Hari ini, sang pemilik AC Milan, Gerry Cardinale, secara terbuka membahas kedatangan pelatih baru Ruben Amorim dan memaparkan cetak biru bagaimana klub akan melangkah maju di masa depan.
Dalam beberapa tahun terakhir, Cardinale memang bukanlah sosok yang paling populer di kalangan pendukung Milan. Namun, belakangan ini ia mulai menunjukkan kedekatan yang lebih intens dengan klub, dan terjadi pergeseran momentum yang sangat nyata di kubu Rossoneri dalam beberapa minggu terakhir.
Manajemen tercatat telah menggelontorkan dana sebesar 100 juta Euro pada bursa transfer musim panas ini. Sang miliarder asal Amerika Serikat tersebut ingin membuktikan bahwa ia menginginkan yang terbaik untuk Il Diavolo—sebuah niat yang mungkin sebelumnya tidak terlalu terlihat atau tidak berjalan sesuai harapan para penggemar.
Kendali Penuh dan Visi Kebangkitan
Kini, Cardinale telah menempatkan orang-orang kepercayaannya di posisi strategis, dan era baru AC Milan dapat benar-benar dimulai. Ia kini memegang kendali yang nyaris mutlak atas operasional klub, dan ini akan menjadi momen pembuktian sesungguhnya.

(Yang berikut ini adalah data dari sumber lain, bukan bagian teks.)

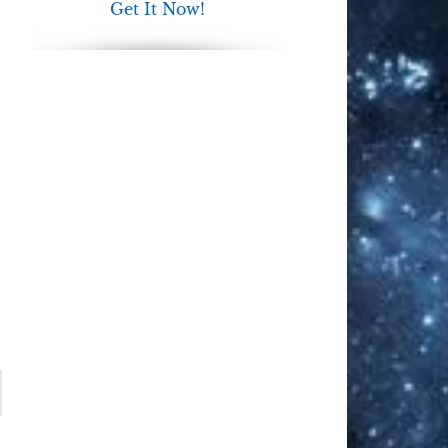
Get It Now!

Sore ini, saat mendampingi Ruben Amorim, Cardinale berbicara langsung kepada media mengenai arah baru klub. Berikut adalah pernyataan pembukanya:
“Selamat siang, terima kasih banyak telah hadir di sini. Seperti yang Anda ketahui, ini adalah hari yang sangat penting bagi AC Milan, berada di sini bersama Anda untuk memperkenalkan pelatih baru. Anda telah melihat betapa banyak yang berubah sejak akhir musim lalu. Untuk pertama kalinya sejak saya menjadi pemilik, akan ada banyak hal baru.”
Menyoroti restrukturisasi dan hubungan kerja di dalam tubuh manajemen yang baru, bos RedBird tersebut menambahkan:
“Apa yang sering terjadi dalam banyak keadaan? Pertama Anda pergi ke direktur olahraga, lalu bos, lalu pelatih. Dalam satu bulan kami mengadakan pertemuan setara dengan enam bulan. Semua ini untuk meninjau kembali hubungan antara pelatih dan klub.”
Budaya Baru dan Manuver Transfer

Lebih jauh, Cardinale menegaskan ambisinya untuk mengubah mentalitas tim agar kembali menjadi kekuatan yang menakutkan, bukan sekadar tim yang bermain aman.
“Kami ingin membawa Milan kembali ke masa lalunya yang hebat dan gemilang, dan itu penting bagi semua orang: kami bermain untuk menang. Bukan berarti kami bermain untuk menghindari kekalahan. Ini harus menjadi gaya baru kami. Itu harus menjadi sepak bola yang menarik, indah untuk ditonton. Saya ingin menciptakan budaya baru. Cukup dengan masa lalu. Saya di sini sekarang, saya adalah manajer garis depan. Namun di belakang saya ada seluruh tim. Kami telah bekerja keras untuk menjadikan Ruben sebagai landasan tim kami, yang memiliki kedalaman luar biasa.”
“Sangat penting untuk membicarakan orang-orang ini. Saya telah mengambil orang-orang terbaik saya dan membawa mereka ke AC Milan. Kami akan memastikan bahwa tindakan yang kami ambil akan berbicara dengan sendirinya.”

Terkait pergerakan agresif klub di bursa transfer yang telah mendatangkan Goncalo Ramos dan Mario Gila, Cardinale berjanji akan mempercepat proses pembentukan skuad demi mendukung taktik sang pelatih baru:
“Ramos luar biasa, kemudian Gila akan tiba. Bursa transfer? Saya ingin merakit tim untuk Ruben sesegera mungkin.”
Sikap asertif dan keterlibatan langsung dari Gerry Cardinale ini tentu menjadi sinyal positif. Kini, publik San Siro berharap agar segala ambisi besar tersebut dapat segera diterjemahkan menjadi prestasi nyata di atas lapangan.